Friends look for ways to help KJNP stalwart Dick Olson get back on his feet
Published Tuesday, October 7, 2008
As Sandee Rabibeau drove north toward Fairbanks on the last Friday in August, she pulled off at Skinny Dick’s Halfway Inn, allowing her dog to heed the call of nature.
As Shelbee, the 6-pound white Pomeranian, jumped down, Rabideau heard a call of a different sort.
“We heard something in the bushes, but I didn’t know what it was,” she said.
Rabideau had stopped her car near the north end of the driveway at Skinny Dick’s. She thought at first that the noise was a cat or some other animal, but she kept listening when she pulled back on the road.
“When we left, I rolled down my windows and that’s when I heard him,” she said.
The faint cry came from Dick Olson, who had suffered a devastating motorcycle accident that morning and was lying out of sight, helpless.
Olson, who has been a mainstay at KJNP radio and TV for four decades, had been riding his motorcycle on the Parks Highway. He hit some gravel, skidded and tumbled into the brush. He came to rest on an embankment about 25 feet below the road.
He tried to crawl, but couldn’t move. The crash broke both of his ankles and his sternum. He cracked vertebrae in his back and neck.
Olson tried to throw his helmet to attraction attention, but he didn’t have the strength to get it up to the road. There was no cell phone coverage.
“I think I must have blacked out a bit. And then a lady stopped to take care of her dog, and I heard the door slam. That must have woke me up. As soon as I heard it, I hollered for help because I thought that was my only chance,” Olson said.
When Rabideau discovered Olson’s predicament, she told him that help was on the way. She drove about five miles to higher ground and called for an ambulance.
“It seemed like 50 miles,” she said.
After his two-hour ordeal in the ditch, Olson, 65, was taken to Fairbanks Memorial Hospital by medics from Ester. He spent two weeks in the hospital, with five days in intensive care.

» Task brief
Reproduce word for word everything in the article on Dick Olson's motorcycle accident from "Friends look for" down to "a different sort.".

» Excerpted data
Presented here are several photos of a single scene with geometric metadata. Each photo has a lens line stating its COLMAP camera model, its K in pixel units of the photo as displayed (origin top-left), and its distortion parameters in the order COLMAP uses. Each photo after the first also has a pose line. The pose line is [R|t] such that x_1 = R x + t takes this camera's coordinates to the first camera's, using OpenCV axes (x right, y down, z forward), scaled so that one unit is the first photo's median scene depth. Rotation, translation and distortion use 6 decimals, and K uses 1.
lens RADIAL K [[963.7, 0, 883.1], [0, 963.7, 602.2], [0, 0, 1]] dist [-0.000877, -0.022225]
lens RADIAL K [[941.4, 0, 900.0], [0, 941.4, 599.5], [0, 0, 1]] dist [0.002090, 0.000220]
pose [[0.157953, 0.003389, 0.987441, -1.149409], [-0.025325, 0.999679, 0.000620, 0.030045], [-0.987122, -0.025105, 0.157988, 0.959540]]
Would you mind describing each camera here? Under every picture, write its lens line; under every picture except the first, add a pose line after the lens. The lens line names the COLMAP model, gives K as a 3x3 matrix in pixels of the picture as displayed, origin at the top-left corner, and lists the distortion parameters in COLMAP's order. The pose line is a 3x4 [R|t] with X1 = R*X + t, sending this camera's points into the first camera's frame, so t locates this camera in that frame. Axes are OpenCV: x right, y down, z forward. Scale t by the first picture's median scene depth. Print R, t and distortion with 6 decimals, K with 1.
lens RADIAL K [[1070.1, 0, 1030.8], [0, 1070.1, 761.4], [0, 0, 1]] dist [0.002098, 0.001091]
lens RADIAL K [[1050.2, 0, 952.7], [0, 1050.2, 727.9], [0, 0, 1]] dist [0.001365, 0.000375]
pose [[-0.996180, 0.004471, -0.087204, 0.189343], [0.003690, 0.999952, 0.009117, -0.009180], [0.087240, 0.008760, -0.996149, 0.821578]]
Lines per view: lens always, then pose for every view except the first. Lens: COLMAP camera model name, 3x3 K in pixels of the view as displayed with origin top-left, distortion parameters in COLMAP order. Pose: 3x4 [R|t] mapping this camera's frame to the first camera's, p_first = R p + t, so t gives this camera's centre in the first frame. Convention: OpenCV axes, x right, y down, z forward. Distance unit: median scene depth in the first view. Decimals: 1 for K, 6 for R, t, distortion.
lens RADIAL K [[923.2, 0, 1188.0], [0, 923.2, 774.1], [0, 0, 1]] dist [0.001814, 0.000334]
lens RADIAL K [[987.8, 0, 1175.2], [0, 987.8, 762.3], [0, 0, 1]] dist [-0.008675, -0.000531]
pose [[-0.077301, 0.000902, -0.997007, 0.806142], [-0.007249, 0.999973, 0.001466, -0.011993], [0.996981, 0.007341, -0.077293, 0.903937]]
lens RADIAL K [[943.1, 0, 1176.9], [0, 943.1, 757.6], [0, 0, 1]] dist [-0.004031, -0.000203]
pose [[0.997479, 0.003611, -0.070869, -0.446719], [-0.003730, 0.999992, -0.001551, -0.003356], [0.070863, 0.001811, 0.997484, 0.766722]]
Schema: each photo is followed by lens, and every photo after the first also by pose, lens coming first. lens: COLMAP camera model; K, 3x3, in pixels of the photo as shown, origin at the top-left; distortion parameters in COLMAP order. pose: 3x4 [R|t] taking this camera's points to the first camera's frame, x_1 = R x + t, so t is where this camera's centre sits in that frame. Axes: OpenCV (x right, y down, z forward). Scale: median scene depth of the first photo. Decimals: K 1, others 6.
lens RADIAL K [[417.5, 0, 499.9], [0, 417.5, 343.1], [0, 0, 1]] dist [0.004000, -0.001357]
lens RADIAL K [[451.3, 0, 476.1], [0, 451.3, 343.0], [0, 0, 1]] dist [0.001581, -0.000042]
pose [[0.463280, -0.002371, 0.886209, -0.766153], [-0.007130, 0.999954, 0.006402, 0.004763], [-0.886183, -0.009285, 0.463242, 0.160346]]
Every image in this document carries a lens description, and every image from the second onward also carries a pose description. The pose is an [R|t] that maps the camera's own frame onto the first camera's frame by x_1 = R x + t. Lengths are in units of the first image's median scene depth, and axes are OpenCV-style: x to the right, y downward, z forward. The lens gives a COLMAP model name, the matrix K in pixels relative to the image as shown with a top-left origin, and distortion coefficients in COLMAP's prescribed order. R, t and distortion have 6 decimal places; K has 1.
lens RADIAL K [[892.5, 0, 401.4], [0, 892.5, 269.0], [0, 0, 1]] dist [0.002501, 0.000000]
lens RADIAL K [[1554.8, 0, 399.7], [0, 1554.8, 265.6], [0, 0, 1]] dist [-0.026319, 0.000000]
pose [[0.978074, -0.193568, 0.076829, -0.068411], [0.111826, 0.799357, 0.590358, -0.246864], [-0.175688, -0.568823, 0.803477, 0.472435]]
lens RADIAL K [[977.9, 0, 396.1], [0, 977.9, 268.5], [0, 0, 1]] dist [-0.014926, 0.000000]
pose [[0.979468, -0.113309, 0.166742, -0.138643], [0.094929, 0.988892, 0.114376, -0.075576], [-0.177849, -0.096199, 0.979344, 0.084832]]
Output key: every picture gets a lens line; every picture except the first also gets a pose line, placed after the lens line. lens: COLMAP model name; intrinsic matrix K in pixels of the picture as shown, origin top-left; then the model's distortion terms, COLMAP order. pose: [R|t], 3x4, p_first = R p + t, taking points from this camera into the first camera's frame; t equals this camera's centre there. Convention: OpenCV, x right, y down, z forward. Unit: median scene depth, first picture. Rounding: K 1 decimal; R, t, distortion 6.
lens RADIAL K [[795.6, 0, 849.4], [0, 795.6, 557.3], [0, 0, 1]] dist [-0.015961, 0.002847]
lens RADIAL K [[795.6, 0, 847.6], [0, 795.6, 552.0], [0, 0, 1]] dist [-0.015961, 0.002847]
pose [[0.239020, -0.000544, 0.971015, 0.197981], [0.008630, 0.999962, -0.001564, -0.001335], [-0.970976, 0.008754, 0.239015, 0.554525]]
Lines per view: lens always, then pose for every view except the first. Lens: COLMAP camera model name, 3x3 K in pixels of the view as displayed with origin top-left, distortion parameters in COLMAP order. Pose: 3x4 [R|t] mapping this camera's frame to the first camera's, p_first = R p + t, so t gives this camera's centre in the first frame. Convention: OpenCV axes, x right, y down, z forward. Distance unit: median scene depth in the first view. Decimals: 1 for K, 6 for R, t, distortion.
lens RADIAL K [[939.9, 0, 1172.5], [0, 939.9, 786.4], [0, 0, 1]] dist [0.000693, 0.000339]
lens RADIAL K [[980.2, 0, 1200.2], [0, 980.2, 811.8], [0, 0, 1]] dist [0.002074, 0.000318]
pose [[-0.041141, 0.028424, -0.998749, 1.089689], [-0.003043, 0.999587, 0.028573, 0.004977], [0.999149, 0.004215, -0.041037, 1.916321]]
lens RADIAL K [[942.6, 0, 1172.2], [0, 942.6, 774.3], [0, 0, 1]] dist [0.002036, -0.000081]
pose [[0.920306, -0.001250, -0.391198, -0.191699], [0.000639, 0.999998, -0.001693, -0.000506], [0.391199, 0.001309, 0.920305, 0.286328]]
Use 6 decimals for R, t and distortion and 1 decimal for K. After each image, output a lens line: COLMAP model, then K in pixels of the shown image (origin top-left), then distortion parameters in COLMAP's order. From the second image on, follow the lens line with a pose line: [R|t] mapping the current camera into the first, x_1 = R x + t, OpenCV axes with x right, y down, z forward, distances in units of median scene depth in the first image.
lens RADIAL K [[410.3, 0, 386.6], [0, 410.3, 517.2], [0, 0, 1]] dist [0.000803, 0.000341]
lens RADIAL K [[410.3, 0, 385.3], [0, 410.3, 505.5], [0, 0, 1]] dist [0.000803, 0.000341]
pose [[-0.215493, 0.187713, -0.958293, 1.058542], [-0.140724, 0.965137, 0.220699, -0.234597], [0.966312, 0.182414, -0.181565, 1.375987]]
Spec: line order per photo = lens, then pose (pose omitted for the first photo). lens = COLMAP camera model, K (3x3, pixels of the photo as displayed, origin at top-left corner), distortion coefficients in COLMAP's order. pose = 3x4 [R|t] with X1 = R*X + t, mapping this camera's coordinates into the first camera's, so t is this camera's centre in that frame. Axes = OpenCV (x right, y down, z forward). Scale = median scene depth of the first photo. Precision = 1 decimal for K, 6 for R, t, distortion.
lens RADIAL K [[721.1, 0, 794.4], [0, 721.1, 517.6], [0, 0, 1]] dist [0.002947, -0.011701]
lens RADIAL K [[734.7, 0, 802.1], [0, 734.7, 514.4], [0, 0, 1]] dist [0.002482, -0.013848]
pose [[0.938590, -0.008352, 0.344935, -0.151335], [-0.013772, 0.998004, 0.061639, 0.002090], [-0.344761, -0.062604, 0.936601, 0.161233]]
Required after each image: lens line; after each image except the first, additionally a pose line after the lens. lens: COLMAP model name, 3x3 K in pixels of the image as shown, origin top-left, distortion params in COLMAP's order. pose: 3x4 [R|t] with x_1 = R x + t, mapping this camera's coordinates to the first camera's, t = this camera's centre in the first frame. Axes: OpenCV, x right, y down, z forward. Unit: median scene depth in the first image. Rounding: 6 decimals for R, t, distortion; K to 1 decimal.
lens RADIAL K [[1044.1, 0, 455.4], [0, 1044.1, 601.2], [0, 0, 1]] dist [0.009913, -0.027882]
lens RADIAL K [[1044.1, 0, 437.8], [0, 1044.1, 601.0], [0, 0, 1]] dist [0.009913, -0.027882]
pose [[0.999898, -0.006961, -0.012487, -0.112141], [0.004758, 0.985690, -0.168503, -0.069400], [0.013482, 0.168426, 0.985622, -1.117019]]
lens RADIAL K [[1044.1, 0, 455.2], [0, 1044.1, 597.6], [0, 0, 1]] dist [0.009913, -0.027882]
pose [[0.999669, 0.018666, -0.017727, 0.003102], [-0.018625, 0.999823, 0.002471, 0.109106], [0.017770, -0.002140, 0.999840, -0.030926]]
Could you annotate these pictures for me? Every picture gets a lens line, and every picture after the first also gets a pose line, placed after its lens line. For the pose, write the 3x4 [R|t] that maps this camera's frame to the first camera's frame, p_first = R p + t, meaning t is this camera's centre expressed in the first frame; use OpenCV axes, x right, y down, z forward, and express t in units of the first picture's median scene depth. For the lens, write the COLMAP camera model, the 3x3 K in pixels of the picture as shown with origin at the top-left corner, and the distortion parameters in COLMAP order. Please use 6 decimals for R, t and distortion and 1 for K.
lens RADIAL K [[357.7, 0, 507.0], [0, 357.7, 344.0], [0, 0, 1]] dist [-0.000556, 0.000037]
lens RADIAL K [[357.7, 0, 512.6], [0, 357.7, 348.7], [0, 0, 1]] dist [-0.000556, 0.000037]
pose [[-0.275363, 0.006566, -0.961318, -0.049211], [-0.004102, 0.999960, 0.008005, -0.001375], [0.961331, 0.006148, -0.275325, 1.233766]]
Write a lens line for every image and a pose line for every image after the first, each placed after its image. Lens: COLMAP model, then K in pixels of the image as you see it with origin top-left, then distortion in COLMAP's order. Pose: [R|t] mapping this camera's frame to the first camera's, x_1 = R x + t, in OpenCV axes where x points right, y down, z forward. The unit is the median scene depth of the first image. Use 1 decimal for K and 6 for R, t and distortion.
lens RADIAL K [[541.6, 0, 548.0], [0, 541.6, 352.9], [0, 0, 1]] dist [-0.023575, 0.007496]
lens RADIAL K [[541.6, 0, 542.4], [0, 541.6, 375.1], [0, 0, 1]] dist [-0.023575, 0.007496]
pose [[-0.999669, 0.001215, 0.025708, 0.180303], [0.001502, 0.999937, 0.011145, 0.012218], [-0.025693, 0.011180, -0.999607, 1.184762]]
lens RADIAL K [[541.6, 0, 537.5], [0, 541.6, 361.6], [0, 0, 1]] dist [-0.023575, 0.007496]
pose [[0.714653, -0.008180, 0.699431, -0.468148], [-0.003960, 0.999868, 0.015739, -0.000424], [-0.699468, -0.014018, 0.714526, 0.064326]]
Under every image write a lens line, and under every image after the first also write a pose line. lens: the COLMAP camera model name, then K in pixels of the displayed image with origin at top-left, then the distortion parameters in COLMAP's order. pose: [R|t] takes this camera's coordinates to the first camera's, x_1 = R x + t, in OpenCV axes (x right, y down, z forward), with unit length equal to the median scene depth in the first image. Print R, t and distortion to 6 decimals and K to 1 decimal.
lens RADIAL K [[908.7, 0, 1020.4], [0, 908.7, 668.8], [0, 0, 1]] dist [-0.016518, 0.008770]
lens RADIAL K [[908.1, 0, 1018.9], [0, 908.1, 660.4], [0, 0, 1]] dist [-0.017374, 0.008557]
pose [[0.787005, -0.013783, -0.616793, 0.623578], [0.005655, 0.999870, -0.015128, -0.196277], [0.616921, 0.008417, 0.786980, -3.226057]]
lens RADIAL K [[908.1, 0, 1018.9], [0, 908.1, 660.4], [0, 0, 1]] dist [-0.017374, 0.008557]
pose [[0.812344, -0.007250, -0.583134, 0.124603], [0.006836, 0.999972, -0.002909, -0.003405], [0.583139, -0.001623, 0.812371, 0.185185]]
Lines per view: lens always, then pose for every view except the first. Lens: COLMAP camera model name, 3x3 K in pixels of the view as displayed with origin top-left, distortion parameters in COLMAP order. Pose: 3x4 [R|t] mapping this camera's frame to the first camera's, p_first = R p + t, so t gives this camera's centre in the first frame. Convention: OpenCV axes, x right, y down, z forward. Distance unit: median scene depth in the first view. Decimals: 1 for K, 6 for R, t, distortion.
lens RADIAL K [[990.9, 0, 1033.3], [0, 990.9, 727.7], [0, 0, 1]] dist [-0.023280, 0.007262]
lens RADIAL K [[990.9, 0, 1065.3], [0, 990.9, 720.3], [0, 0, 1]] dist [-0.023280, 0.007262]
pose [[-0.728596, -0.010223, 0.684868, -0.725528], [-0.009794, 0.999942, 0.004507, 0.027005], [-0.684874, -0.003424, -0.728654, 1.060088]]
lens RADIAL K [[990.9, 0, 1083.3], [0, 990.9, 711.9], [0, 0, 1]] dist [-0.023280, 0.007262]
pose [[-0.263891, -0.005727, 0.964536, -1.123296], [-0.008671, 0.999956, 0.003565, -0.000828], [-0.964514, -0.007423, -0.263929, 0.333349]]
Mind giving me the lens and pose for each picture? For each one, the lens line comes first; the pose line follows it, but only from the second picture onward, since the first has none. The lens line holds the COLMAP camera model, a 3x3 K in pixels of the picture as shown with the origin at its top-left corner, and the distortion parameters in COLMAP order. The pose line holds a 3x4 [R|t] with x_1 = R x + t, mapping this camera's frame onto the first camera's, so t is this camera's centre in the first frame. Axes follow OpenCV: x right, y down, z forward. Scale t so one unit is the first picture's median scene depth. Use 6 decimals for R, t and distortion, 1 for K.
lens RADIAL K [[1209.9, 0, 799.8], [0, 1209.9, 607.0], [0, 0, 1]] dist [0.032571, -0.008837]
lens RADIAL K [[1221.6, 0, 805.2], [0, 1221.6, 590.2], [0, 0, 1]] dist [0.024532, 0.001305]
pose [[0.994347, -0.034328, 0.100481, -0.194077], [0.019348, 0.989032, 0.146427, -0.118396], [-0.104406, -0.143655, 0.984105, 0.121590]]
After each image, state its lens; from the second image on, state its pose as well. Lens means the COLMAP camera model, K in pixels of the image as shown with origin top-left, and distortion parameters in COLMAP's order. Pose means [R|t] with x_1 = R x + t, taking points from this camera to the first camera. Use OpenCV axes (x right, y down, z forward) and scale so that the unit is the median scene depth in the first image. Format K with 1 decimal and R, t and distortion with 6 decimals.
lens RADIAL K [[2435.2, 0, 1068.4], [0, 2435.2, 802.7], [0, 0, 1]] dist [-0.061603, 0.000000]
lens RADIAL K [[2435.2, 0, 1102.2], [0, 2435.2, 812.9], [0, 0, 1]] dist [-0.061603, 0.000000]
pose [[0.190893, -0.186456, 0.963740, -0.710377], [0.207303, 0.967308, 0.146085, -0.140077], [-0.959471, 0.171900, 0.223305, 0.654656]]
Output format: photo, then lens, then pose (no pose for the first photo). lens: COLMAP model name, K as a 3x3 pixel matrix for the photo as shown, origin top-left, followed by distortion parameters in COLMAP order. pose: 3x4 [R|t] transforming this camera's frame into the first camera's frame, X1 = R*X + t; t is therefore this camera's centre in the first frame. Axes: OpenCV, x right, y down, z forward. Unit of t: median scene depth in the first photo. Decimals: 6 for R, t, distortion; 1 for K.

» Answer to the exercise
Friends look for ways to help KJNP stalwart Dick Olson get back on his feet
Published Tuesday, October 7, 2008
As Sandee Rabibeau drove north toward Fairbanks on the last Friday in August, she pulled off at Skinny Dick’s Halfway Inn, allowing her dog to heed the call of nature.
As Shelbee, the 6-pound white Pomeranian, jumped down, Rabideau heard a call of a different sort.